● **TASK DIRECTIONS**
Please report, as a bare number, how many lines below include the string "seizure".

[Extracted page text data]
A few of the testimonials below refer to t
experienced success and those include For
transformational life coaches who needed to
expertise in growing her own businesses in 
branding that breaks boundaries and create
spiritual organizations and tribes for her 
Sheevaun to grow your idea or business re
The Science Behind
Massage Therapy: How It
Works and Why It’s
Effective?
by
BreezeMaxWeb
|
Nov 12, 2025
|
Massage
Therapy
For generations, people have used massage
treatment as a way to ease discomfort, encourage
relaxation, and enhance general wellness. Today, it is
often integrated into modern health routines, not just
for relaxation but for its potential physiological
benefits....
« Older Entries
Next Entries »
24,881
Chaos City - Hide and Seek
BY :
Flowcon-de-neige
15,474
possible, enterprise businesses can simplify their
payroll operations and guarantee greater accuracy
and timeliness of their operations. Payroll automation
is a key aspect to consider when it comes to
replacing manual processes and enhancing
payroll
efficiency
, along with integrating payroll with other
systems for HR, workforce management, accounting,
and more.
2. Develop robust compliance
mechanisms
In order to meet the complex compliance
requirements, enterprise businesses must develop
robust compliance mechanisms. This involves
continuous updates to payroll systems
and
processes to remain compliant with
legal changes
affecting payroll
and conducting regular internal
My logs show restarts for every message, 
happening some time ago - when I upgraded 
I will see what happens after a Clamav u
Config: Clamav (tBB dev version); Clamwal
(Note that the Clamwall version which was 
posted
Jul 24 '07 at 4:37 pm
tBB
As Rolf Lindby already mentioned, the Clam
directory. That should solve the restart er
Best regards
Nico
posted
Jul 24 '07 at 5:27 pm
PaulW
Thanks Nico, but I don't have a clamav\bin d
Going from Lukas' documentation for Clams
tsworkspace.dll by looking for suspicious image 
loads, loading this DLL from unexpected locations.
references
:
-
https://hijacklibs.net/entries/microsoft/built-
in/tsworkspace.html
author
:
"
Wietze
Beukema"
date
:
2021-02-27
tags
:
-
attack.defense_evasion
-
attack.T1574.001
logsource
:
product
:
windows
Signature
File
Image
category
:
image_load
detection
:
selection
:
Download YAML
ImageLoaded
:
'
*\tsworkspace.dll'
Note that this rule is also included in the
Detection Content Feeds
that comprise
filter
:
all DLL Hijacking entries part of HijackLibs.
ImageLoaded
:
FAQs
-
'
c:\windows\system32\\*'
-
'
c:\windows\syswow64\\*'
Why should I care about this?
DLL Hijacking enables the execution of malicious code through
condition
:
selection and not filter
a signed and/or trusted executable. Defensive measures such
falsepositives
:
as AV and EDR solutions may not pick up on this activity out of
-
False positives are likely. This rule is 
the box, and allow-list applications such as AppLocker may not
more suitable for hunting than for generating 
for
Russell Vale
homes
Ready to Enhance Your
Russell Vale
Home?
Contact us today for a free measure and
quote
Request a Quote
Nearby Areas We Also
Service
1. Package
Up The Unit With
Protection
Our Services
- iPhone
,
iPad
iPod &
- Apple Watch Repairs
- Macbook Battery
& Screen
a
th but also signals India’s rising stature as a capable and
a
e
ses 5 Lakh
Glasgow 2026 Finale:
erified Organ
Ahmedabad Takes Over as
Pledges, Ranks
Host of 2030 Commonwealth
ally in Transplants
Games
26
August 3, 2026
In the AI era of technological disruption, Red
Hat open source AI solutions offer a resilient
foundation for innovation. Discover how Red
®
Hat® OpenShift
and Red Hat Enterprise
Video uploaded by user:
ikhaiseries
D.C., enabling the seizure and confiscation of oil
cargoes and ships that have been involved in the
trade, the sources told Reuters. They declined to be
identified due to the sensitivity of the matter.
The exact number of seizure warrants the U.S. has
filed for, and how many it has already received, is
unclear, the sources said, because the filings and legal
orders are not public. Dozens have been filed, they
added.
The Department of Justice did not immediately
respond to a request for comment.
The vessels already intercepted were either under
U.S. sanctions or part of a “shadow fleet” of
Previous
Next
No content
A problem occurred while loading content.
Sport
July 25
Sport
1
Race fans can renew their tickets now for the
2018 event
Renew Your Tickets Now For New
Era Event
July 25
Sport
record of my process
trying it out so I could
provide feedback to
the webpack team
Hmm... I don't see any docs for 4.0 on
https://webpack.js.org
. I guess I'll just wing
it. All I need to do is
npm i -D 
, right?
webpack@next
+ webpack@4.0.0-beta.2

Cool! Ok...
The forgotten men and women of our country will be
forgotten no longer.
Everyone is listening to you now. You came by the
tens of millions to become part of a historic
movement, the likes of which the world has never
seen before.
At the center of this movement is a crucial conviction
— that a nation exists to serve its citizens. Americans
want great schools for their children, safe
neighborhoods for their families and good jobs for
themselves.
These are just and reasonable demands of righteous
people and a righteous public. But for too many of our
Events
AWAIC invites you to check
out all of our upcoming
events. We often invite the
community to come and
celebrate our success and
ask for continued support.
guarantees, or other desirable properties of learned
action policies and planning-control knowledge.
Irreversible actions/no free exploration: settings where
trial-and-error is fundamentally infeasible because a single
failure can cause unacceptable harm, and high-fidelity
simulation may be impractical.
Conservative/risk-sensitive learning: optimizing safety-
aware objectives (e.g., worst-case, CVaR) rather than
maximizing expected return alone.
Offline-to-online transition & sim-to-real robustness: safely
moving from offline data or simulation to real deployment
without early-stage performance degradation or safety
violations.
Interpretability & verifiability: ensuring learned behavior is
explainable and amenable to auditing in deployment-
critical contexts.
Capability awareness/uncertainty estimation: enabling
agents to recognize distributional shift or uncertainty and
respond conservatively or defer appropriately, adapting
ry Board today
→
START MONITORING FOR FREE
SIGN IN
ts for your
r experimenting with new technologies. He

● **RESPONSE**
2